Concise Doesn't Mean Short


When I teach writing for the web, I tell my students to keep their writing concise and to the point. To most, this often means 'short'. But, as people, we are seldom interested in 'short'. What we're interested in is 'relevance'.

Use the right structure

When you sit down to write a web page, you need to know a lot of things to get the copy right. You need to know who are writing the page for; what they will want to do or should do on that page. You need to know your subject (obviously) and these things together determine the relevance of your content.

And when you write that web page, you use a structure for your writing - let's say it's the home page of an online store - that is different than the structure of a Twitter post. You write differently because they are different types of communication. You choose the structure that fits the communication medium.

"But what about blogs? They aren't short," I hear.

Well, yes...and no. Sometimes. But, then they are a different type of communication. A blog post has a different goal than a shopping cart page, or a product listing.

Concise is still comprehensive

Beyond the fact that a blog is meant to do something different to a web page, the length of of copy is not really something I worry about, because I write the right length for the audience and for the format I'm writing for (blog, email, Tweet, web page).

When I say that web page copy should be concise, I don't necessarily mean it should be 'short'. What I mean is that it should contain ONLY the words that need to be there to get the point across, and no more.

Why? Because people only read a handful of the words you write - so whatever you put on a page had better be on-topic and related to your goals (business, SEO, visitor). Because, if they aren't, those extra words just might get in the way of the copy actually doing what it was meant to do. Persuade.

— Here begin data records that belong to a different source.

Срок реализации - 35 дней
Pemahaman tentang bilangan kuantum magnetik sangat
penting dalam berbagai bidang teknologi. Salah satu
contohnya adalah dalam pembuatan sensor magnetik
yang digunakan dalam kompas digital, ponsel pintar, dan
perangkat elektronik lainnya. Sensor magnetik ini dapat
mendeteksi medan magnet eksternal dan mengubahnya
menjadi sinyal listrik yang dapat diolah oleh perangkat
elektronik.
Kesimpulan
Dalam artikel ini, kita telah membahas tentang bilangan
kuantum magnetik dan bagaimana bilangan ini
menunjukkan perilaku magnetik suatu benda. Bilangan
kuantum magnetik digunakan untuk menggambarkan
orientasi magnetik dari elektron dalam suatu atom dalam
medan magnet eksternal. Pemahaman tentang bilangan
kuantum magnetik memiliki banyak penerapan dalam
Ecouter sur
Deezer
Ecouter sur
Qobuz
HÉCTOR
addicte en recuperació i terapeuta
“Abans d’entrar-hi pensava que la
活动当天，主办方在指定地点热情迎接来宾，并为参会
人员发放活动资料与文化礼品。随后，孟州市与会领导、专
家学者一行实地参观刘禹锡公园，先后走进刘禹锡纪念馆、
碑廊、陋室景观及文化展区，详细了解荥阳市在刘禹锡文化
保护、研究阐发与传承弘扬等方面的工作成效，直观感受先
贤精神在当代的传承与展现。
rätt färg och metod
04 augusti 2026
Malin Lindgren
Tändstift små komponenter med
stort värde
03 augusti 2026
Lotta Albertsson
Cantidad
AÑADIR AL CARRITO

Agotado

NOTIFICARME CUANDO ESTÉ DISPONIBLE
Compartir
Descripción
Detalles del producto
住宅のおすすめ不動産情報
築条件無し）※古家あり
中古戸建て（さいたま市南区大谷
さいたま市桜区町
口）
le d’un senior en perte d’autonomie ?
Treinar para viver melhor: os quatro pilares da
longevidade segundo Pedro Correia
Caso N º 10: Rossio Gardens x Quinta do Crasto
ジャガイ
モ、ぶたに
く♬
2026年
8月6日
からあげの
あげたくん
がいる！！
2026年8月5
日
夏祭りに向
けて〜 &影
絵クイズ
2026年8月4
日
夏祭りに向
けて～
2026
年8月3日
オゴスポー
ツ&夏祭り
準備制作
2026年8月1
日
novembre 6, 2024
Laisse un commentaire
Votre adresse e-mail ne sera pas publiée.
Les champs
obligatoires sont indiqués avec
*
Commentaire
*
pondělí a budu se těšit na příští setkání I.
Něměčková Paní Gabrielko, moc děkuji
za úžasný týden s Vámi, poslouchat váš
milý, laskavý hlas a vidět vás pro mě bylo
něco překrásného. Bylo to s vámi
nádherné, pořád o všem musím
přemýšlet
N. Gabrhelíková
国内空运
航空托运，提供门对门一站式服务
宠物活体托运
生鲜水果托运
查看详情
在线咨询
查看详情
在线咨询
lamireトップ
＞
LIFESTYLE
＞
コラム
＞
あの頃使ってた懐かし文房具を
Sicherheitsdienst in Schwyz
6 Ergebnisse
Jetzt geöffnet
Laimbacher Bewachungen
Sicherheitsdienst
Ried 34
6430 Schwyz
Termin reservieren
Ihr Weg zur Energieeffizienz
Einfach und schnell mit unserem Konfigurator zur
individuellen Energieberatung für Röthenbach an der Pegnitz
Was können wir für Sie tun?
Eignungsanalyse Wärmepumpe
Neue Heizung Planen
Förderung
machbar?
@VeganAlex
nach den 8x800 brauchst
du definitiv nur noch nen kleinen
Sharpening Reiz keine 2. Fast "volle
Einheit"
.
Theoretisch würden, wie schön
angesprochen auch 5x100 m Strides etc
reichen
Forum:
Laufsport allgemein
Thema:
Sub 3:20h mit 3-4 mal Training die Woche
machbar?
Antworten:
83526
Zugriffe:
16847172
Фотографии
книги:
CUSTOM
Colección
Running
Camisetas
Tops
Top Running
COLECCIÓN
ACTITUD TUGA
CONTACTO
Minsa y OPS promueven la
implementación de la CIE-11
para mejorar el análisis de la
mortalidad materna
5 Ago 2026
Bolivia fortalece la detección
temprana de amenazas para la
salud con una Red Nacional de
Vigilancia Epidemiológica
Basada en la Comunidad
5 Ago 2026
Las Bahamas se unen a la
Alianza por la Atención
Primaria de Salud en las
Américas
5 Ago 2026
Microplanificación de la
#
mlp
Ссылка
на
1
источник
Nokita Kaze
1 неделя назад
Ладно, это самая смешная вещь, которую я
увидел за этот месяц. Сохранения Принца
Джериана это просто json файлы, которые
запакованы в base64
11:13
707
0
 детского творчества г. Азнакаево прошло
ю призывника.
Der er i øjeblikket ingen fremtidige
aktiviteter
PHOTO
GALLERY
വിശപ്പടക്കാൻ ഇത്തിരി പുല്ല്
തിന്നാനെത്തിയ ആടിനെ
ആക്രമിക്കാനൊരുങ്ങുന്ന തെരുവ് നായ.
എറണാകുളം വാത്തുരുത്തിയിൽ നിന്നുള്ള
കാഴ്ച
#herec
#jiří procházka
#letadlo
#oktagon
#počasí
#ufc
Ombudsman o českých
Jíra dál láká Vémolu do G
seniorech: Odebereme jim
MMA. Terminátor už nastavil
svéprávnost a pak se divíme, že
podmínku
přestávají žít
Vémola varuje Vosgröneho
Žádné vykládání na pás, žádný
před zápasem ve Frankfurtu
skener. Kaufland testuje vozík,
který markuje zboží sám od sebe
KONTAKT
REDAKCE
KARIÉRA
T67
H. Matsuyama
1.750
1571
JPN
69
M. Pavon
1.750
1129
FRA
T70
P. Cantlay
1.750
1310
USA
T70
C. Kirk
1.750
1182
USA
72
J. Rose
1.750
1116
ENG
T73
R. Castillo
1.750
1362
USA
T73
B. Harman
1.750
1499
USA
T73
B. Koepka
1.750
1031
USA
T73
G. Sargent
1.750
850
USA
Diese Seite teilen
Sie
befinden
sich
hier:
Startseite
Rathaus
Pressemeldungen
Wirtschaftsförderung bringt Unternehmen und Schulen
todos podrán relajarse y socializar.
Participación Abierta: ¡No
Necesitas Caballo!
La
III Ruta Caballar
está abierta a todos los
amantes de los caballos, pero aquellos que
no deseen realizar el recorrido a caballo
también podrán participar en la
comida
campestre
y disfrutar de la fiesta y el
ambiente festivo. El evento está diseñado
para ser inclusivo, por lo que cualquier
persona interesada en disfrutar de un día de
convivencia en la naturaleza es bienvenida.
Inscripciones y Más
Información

Guidelines to being more concise

To make your website copy more concise (precise) and targeted so that your readers can focus on what you need them to do, you need to just follow the basic principles of good writing:


Stick to the point - one topic per page. One point per paragraph. One idea per sentence.


Use the active voice - X does Y. Keep it simple for your readers.


Eliminate redundancy - purge those pesky errors, wordiness and general 'fluff' (e.g. 'past history' or 'free gift' or 'end result')


Focus on the content, not the technology - writing 'click here to get some more information about so-and-so' is not only focused on how to use the technology (clicking), it is passive and takes too much concentration to figure where you're supposed to do the action. Underline your links and use a different colour so people know what to do. (Seriously. Trust them.) Just focus on the content!